Commonsense knowledge extraction and curation
Seminar, 7 ECTS credits, winter semester 2020–21
Basic Information
- Type: Seminar
- Teacher: Simon Razniewski (lecturer)
- Credits: 7 ECTS credits
- Registration: Via https://seminars.cs.uni-saarland.de
- Covid: Course participation is possible both offline (preferred), but also online-only.
- Topic Description: Commonsense knowledge (CSK) is critical for building versatile intelligent applications. In delineation from encyclopedic knowledge, which is centered on named entities like Trump, Paris, or FC Barcelona, commonsense is used to refer to properties, traits and relations between general concepts, such as elephants, universities, or painters. Machine-readable collections of CSK are crucial to enable question answering and natural conversation about the world, e.g., by enabling the agent to proactively communicate, identify likely answers, and detect implausible statements and conditions. In this seminar we will study foundational and recent topics around commonsense knowledge extraction and consolidation.
The seminar is a block seminar and will take place on two consecutive days in winter 2021. There will also be two meetings at the beginning of the semester, for which participation is mandatory.
Topics
- A psychological view on commonsense knowledge
- Modelling commonsense and generics
- Reference 1: Representations of Commonsense Knowledge, Ernest Davis, Morgan Kaufmann, 1990
- Reference 2: The Generic Book, Carlson and Pelletier, 1995 (available at our library)

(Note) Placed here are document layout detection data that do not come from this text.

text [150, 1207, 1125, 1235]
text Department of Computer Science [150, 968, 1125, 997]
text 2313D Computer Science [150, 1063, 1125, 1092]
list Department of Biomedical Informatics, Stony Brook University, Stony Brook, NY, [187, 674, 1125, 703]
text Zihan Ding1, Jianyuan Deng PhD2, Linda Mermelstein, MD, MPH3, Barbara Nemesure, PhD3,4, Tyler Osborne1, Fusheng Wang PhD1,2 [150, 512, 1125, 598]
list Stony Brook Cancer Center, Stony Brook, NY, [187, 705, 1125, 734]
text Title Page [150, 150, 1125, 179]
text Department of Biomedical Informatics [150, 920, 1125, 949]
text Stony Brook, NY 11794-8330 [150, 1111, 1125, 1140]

- For further references on generics, see references in https://arxiv.org/pdf/2005.00660.pdf
- Time and causality
- Quantitative and comparative knowledge
- Social stereotypes and biases
- Reference 1: ‘Why do white people have thin lips?’ Google and the perpetuation of stereotypes via auto-complete search forms, Baker and potts, Critical Discourse Studies, 2013
- Reference 2: Implicit Bias in Crowdsourced Knowledge Graphs. Demartini, Gianluca. Companion Proceedings of The 2019 World Wide Web Conference. 2019.
- Commonsense explanations
- Physical commonsense
- Noun compounds
- Reference 1: Olive Oil is Made of Olives, Baby Oil is Made for Babies: Interpreting Noun Compounds Using Paraphrases in a Neural Model, Shwartz and Waterson, NAACL 2018
- Reference 2: Chapter 3 in Stephen Tratz. 2011.Semantically-enriched parsingfor natural language understanding. University of Southern California.

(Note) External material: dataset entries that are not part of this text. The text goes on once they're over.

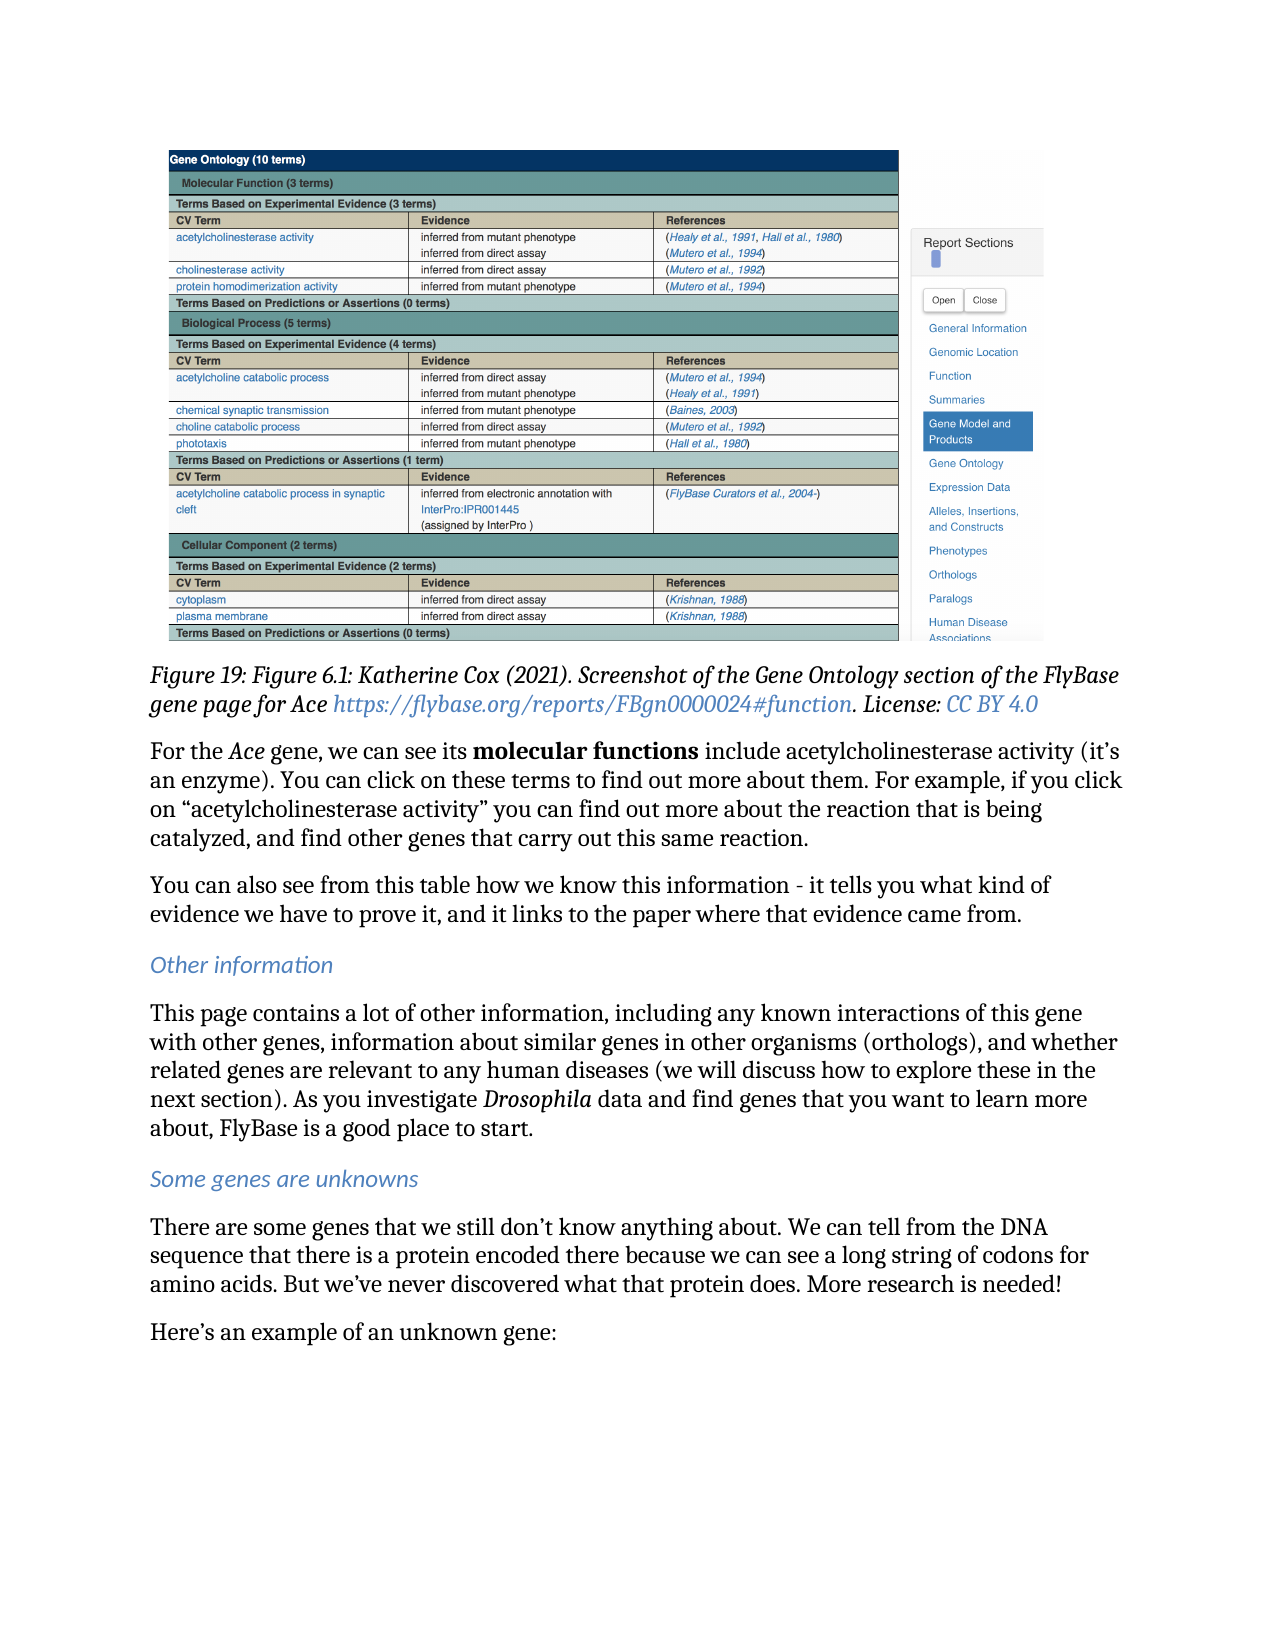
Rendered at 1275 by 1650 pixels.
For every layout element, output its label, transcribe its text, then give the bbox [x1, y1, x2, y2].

subtitle Other information [150, 949, 1125, 980]
text Figure : Figure 6.1: Katherine Cox (2021). Screenshot of the Gene Ontology section of the FlyBase gene page for Ace https://flybase.org/reports/FBgn0000024#function. License: CC BY 4.0 [150, 661, 1125, 718]
subtitle Some genes are unknowns [150, 1163, 1125, 1194]
picture [168, 150, 1044, 641]
text Here’s an example of an unknown gene: [150, 1317, 1125, 1346]
text This page contains a lot of other information, including any known interactions of this gene with other genes, information about similar genes in other organisms (orthologs), and whether related genes are relevant to any human diseases (we will discuss how to explore these in the next section). As you investigate Drosophila data and find genes that you want to learn more about, FlyBase is a good place to start. [150, 999, 1125, 1142]
text You can also see from this table how we know this information - it tells you what kind of evidence we have to prove it, and it links to the paper where that evidence came from. [150, 871, 1125, 928]
text There are some genes that we still don’t know anything about. We can tell from the DNA sequence that there is a protein encoded there because we can see a long string of codons for amino acids. But we’ve never discovered what that protein does. More research is needed! [150, 1212, 1125, 1299]
text For the Ace gene, we can see its molecular functions include acetylcholinesterase activity (it’s an enzyme). You can click on these terms to find out more about them. For example, if you click on “acetylcholinesterase activity” you can find out more about the reaction that is being catalyzed, and find other genes that carry out this same reaction. [150, 737, 1125, 852]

- Reference 3: Advanced Semantics for Commonsense Knowledge Extraction, Tuan-Phong Nguyen, Simon Razniewski, Gerhard Weikum, ArXiv, 2020
(own topic suggestions are welcome as well!)
Tentative timeline
- October 30: Participant selection
- November 5, 10am-12: "Introduction to commonsense" lecture, location E1 4 room 024 and virtual via Zoom (choice up to participants) - slides
- November 12, 10am-12: "Seminar survival skills" lecture + 1st deliverable due + topic assignment, location E1 4 room 024 and virtual via Zoom (choice up to participants)
- December 14, 8am: 2nd deliverable due + create metadata in Easychair
- December 14-18: Meetings with advisor
- January 14: 3rd deliverable due + submit bids for reviewing other papers in Easychair
- January 28: 4th deliverable due
- February 11: 5th deliverable due
- March 4: Block seminar presentations
Deliverables
There will be a total of 6 deliverables. To pass the course, all have to be submitted on time. Percentages in brackets denote contribution to final grade.
- ~2 page writeup on short open questions (5%)
- Outline of report (5%)
- Report 1st revision (0%)*
- Reviews on two other reports (10%)
- Reports 2nd revision (40%)
- Presentation (40%)
* 1st revision is not graded, but the prime chance to obtain feedback from advisor and peers.